The first problem is the on field issues which are numerous. Aside from the fact that the team has not and is not playing well, at the moment the players who were signed to help the team escape a delicate situation are not up to the task. The signings made by the team were of veteran players like Daniel Ludeña, Leandro Augusto and Dante Lopez who with all due respect offer nothing of much substance to a team who needs players to be able to come in and produce. Yet players like Jehu Chiapas and Emilio Orrantia who have been sold or loaned out are currently doing well with other clubs.
Another explanation to the current struggles being experienced by Pumas is that their youth system is currently not producing players like it once has. For those who don’t know, Pumas has been famous for developing great young Mexican players like Hugo Sanchez, Enrique Borja, Jorge Campos, Claudio Suarez and most recently Hector Moreno. While there may not be a youth player of that caliber on the squad at this moment, I am of the opinion that the youth team players who have been promoted to the first team squad are better than given credit for. Unfortunately, they are being asked to take on a responsibility that they should not be burdened with.
Play on the field, record, player signings and youth player development have not been up to par or to the standards expected of a club like Pumas. The responsibility of this falls not only on the coaches who have come through but on the sporting director. Whether it be Mario Trejo now or Alberto Garcia Aspe before him, the sporting directors Pumas have had as of late have not done a good job of following and executing the Pumas blueprint.

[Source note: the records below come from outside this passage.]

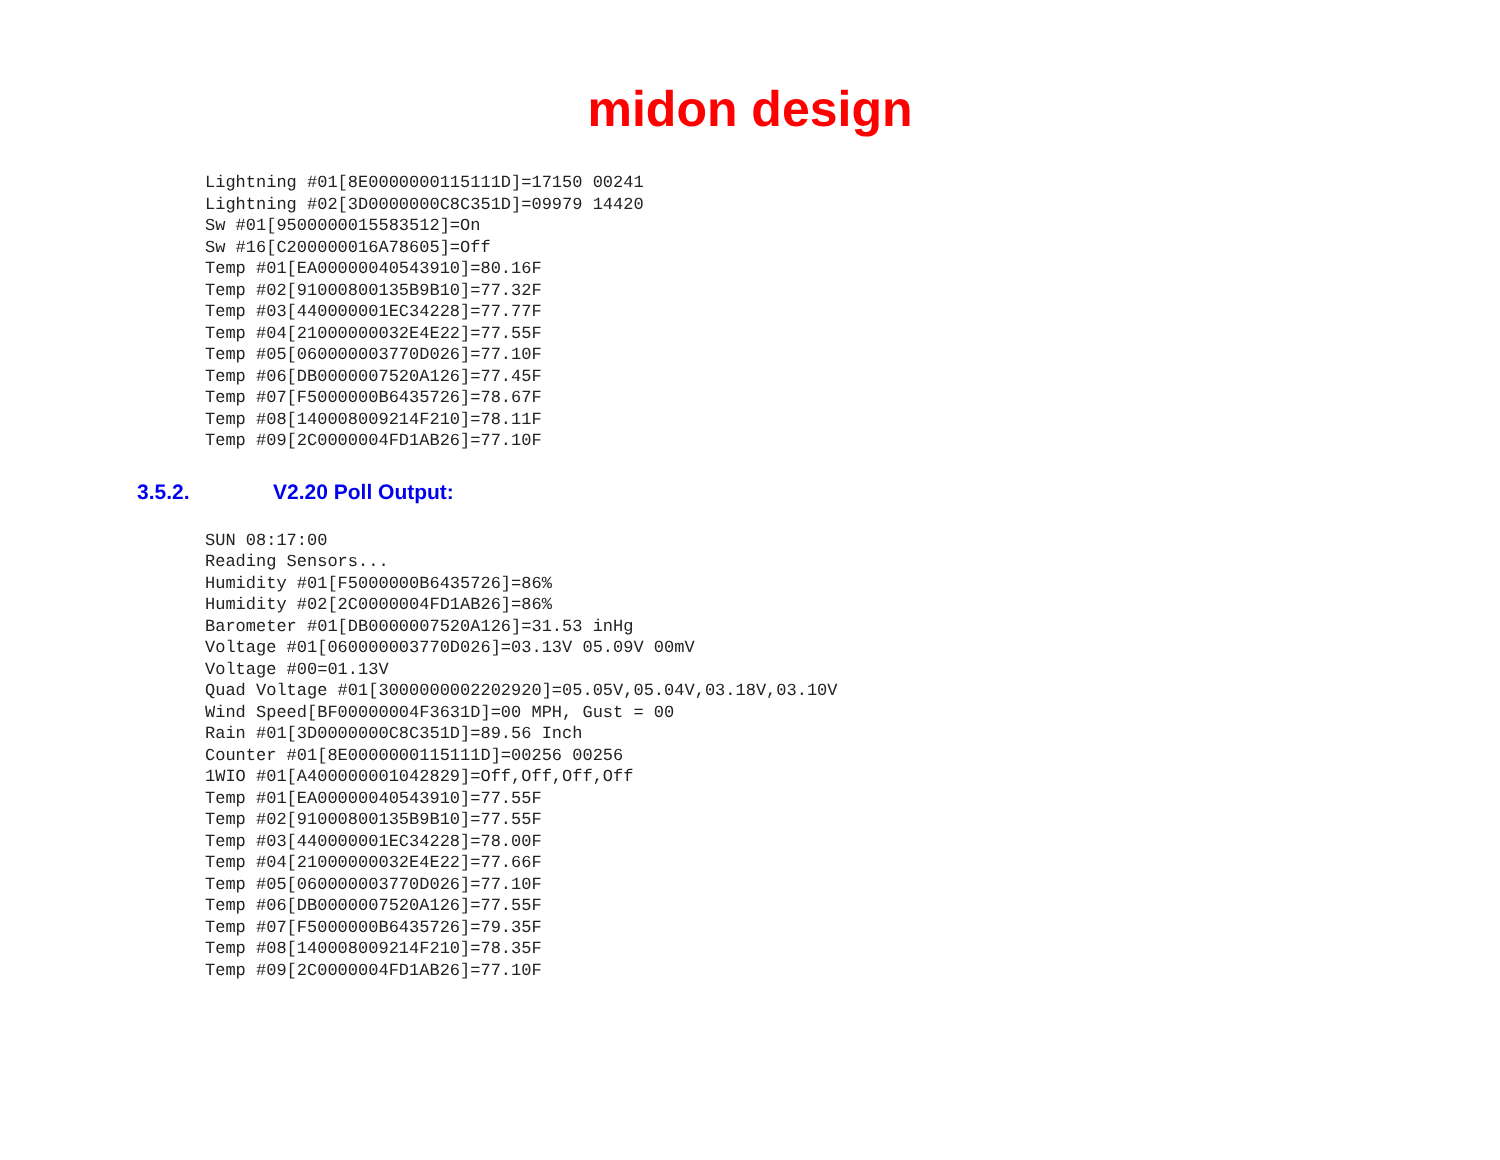midon design
Lightning #01[8E0000000115111D]=17150 00241
Lightning #02[3D0000000C8C351D]=09979 14420
Sw #01[9500000015583512]=On
Sw #16[C200000016A78605]=Off
Temp #01[EA00000040543910]=80.16F
Temp #02[91000800135B9B10]=77.32F
Temp #03[440000001EC34228]=77.77F
Temp #04[21000000032E4E22]=77.55F
Temp #05[060000003770D026]=77.10F
Temp #06[DB0000007520A126]=77.45F
Temp #07[F5000000B6435726]=78.67F
Temp #08[140008009214F210]=78.11F
Temp #09[2C0000004FD1AB26]=77.10F
3.5.2. V2.20 Poll Output:
SUN 08:17:00
Reading Sensors...
Humidity #01[F5000000B6435726]=86%
Humidity #02[2C0000004FD1AB26]=86%
Barometer #01[DB0000007520A126]=31.53 inHg
Voltage #01[060000003770D026]=03.13V 05.09V 00mV
Voltage #00=01.13V
Quad Voltage #01[3000000002202920]=05.05V,05.04V,03.18V,03.10V
Wind Speed[BF00000004F3631D]=00 MPH, Gust = 00
Rain #01[3D0000000C8C351D]=89.56 Inch
Counter #01[8E0000000115111D]=00256 00256
1WIO #01[A400000001042829]=Off,Off,Off,Off
Temp #01[EA00000040543910]=77.55F
Temp #02[91000800135B9B10]=77.55F
Temp #03[440000001EC34228]=78.00F
Temp #04[21000000032E4E22]=77.66F
Temp #05[060000003770D026]=77.10F
Temp #06[DB0000007520A126]=77.55F
Temp #07[F5000000B6435726]=79.35F
Temp #08[140008009214F210]=78.35F
Temp #09[2C0000004FD1AB26]=77.10F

The failures of the the sporting director in turn fall on the desk of the UNAM rector and UNAM patronage president who have not done a good job of hiring a sporting director. It is clear that the issues with Pumas are much deeper than just a coach who is not getting results on the field with a team that has not been well put together by the sporting director. While many Pumas fans might want Hugo Sanchez back in charge — which is far from being a viable answer or solution — the fact of the matter is that Pumas will have to do a thorough restructuring in order to be able to leave this delicate situation behind.